## Task:
The answer should be each line from the entries below that has the word "What" in it.

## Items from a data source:
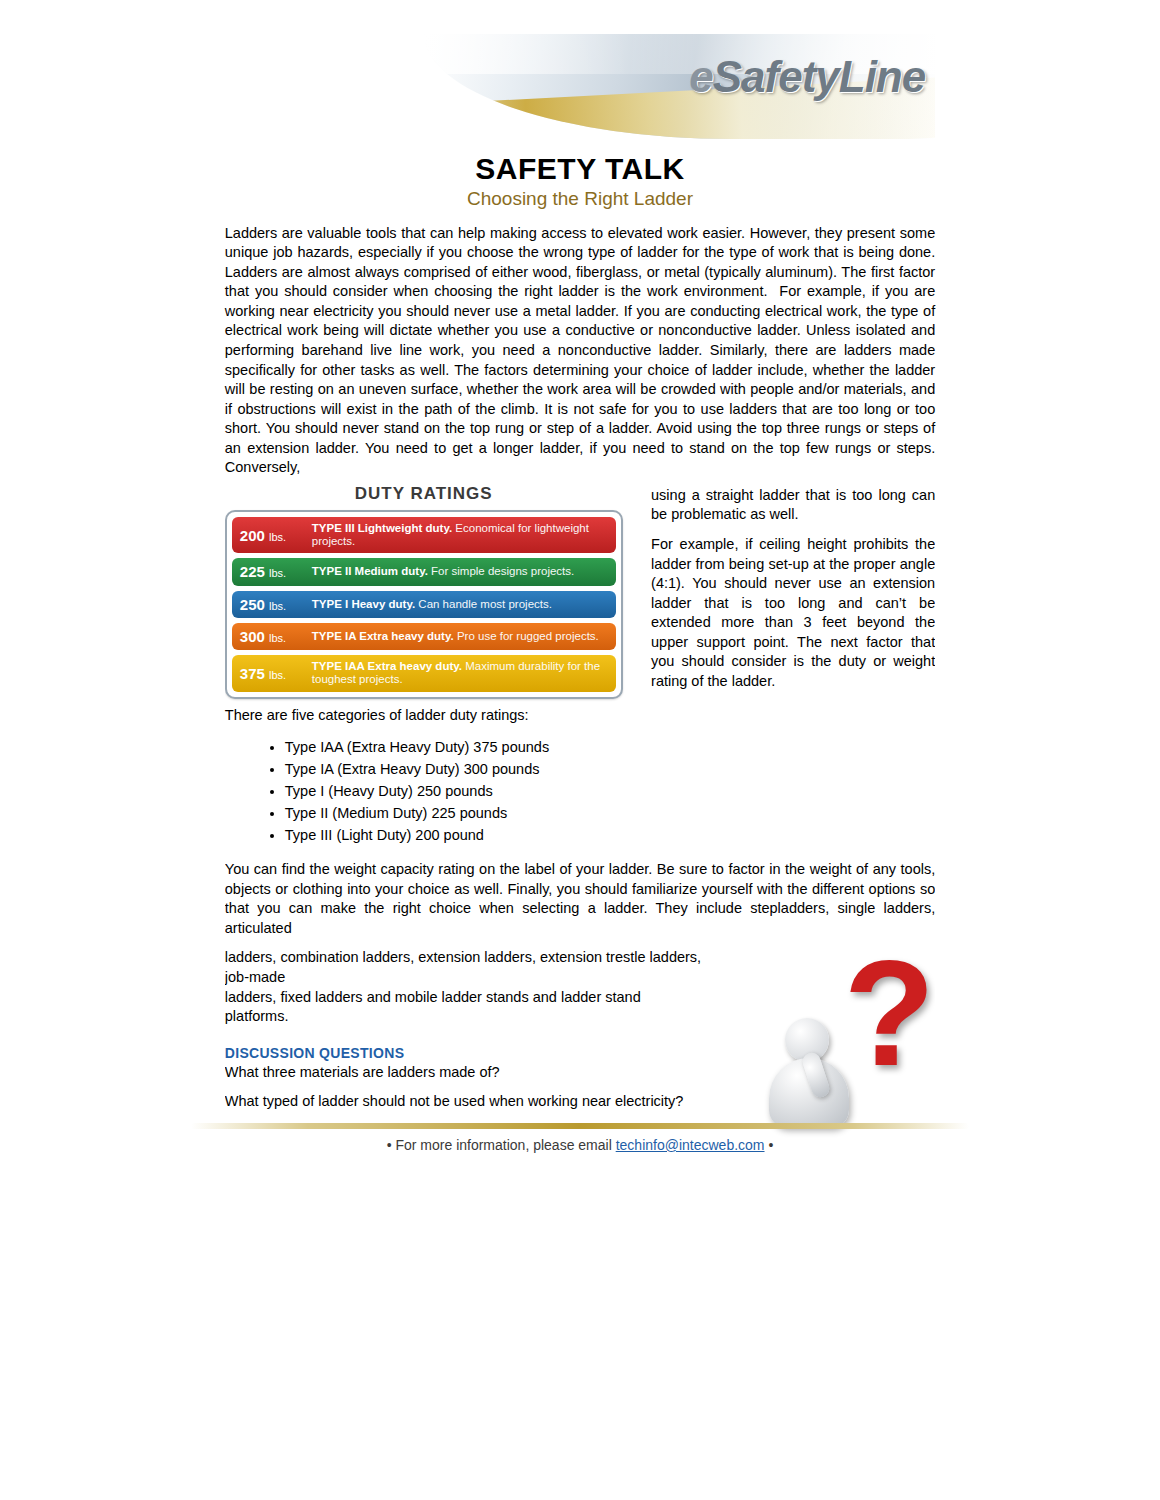e SafetyLine
SAFETY TALK
Choosing the Right Ladder
Ladders are valuable tools that can help making access to elevated work easier. However, they present some unique job hazards, especially if you choose the wrong type of ladder for the type of work that is being done. Ladders are almost always comprised of either wood, fiberglass, or metal (typically aluminum). The first factor that you should consider when choosing the right ladder is the work environment. For example, if you are working near electricity you should never use a metal ladder. If you are conducting electrical work, the type of electrical work being will dictate whether you use a conductive or nonconductive ladder. Unless isolated and performing barehand live line work, you need a nonconductive ladder. Similarly, there are ladders made specifically for other tasks as well. The factors determining your choice of ladder include, whether the ladder will be resting on an uneven surface, whether the work area will be crowded with people and/or materials, and if obstructions will exist in the path of the climb. It is not safe for you to use ladders that are too long or too short. You should never stand on the top rung or step of a ladder. Avoid using the top three rungs or steps of an extension ladder. You need to get a longer ladder, if you need to stand on the top few rungs or steps. Conversely,
DUTY RATINGS
200 lbs.
TYPE III Lightweight duty. Economical for lightweight projects.
225 lbs.
TYPE II Medium duty. For simple designs projects.
250 lbs.
TYPE I Heavy duty. Can handle most projects.
300 lbs.
TYPE IA Extra heavy duty. Pro use for rugged projects.
375 lbs.
TYPE IAA Extra heavy duty. Maximum durability for the toughest projects.
using a straight ladder that is too long can be problematic as well.
For example, if ceiling height prohibits the ladder from being set-up at the proper angle (4:1). You should never use an extension ladder that is too long and can’t be extended more than 3 feet beyond the upper support point. The next factor that you should consider is the duty or weight rating of the ladder.
There are five categories of ladder duty ratings:
Type IAA (Extra Heavy Duty) 375 pounds
Type IA (Extra Heavy Duty) 300 pounds
Type I (Heavy Duty) 250 pounds
Type II (Medium Duty) 225 pounds
Type III (Light Duty) 200 pound
You can find the weight capacity rating on the label of your ladder. Be sure to factor in the weight of any tools, objects or clothing into your choice as well. Finally, you should familiarize yourself with the different options so that you can make the right choice when selecting a ladder. They include stepladders, single ladders, articulated
?
ladders, combination ladders, extension ladders, extension trestle ladders, job-made
ladders, fixed ladders and mobile ladder stands and ladder stand platforms.
DISCUSSION QUESTIONS
What three materials are ladders made of?
What typed of ladder should not be used when working near electricity?
• For more information, please email techinfo@intecweb.com •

## Written response:
What three materials are ladders made of?
What typed of ladder should not be used when working near electricity?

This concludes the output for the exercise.